After the statutes revised at the previous Congress in 2017, there was no doubt that Secretary General XI Jinping would be reconfirmed for another five years, the extent of his hold on the Party remained under discussion. After the introduction in the statutes in 2017 of a reference to XI Jinping’s ideas on “socialism with Chinese characteristics for a new era”, will a new step be taken to strengthen XI Jinping’s post?
From the end of the Mao era a certain pluralism had been maintained and even codified, with collegiality in discussion and personalities from different backgrounds within the permanent Political Bureau. Would it be the same in the new political office of the Central Committee? What new Prime Minister would succeed LI Keqiang whose departure was planned but without leaving the political scene?
These questions received a clear answer with the recognition of XI Jinping in the party statutes as a “Leader”, a Central Committee and a Permanent Political Bureau dominated by the relatives of the Secretary General, the non-renewal of LI Keqiang, HU Chunhua, WANG Yang in the high Party authorities and the episode of the exit accompanied by HU Jintao from the congress hall.
Does this foreshadow limited internal debates that will damage reflection on the policies to be implemented, while times are troubled and require a certain agility?
Other questions are still unanswered and the attitudes adopted in Congress do not shed much light on what follows.
Will China be able to quickly get out of the zero-Covid policy with the large-scale and repeated inmates that have been going on for two years and disrupting the Chinese and world economies? If this is the case, it will cause a rapid recovery of the Chinese economy and allow it to once again stabilize at an annual growth rate of around 5%, which is necessary for China to reach the level of developed middle-income countries by 2025. , a goal mentioned in the opening address of the Secretary General.

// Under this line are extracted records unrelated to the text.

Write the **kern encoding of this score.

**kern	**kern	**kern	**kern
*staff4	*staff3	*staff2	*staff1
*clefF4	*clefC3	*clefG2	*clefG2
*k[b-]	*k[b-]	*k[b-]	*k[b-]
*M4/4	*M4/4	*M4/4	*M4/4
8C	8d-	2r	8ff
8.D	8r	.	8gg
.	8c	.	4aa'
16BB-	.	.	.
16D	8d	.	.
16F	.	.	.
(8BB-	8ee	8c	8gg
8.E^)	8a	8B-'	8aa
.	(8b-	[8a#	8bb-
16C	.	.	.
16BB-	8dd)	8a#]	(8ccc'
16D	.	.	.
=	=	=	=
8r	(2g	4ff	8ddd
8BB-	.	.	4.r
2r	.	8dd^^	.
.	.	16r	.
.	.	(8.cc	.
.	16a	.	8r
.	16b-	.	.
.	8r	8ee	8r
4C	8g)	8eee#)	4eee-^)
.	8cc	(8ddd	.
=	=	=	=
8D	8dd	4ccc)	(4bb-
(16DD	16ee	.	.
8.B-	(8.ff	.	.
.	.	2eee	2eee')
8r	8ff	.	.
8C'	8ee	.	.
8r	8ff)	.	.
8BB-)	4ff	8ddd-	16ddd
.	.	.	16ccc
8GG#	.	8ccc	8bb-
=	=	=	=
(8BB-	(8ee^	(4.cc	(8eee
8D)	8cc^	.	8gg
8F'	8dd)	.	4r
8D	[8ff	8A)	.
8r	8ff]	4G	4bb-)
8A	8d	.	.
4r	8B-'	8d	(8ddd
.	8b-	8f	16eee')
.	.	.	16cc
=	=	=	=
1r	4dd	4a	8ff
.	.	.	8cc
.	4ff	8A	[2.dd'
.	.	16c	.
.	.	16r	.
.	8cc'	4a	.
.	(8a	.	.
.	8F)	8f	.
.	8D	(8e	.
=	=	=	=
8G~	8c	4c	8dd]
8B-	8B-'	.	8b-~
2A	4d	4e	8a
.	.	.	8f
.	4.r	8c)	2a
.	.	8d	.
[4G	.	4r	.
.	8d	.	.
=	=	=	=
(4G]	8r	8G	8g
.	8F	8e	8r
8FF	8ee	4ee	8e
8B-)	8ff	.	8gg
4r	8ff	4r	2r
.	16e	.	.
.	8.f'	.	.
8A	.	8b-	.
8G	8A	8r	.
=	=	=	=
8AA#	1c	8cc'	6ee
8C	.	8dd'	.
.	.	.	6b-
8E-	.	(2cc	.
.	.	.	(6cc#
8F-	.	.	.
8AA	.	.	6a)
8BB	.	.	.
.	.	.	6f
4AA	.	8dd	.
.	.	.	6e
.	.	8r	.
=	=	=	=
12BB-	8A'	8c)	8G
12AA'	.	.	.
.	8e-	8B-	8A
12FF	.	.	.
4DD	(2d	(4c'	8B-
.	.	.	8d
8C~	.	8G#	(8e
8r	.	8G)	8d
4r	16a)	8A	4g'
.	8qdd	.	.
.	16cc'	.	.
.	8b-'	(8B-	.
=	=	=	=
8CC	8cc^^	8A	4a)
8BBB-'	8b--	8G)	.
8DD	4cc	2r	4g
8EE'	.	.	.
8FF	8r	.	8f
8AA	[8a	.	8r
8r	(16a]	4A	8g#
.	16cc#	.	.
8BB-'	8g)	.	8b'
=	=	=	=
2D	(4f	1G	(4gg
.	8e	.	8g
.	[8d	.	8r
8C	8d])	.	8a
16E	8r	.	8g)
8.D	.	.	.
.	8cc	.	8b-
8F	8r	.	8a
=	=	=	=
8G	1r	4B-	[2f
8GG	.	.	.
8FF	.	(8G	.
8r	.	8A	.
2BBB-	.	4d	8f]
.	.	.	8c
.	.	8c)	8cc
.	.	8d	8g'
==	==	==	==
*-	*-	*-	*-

XI Jinping recalled, at the beginning and at the end of the Congress, that economic development remains a priority. However, questions arise.
The market economy, even partial, with its corollaries of openness and reform, the engine of the take-off of the last forty years, will be sacrificed to ideology, to the precepts of strengthened sovereignty and shared prosperity that give the place of honor to commanders and contortions of the rules of the world.
China is not its prerogative but, for it, the issue is vital in the Sino-American rivalry and in responding to Washington’s decoupling policy. Economic development is the condition for China to realize its ambition to be at the forefront of the powers by 2049.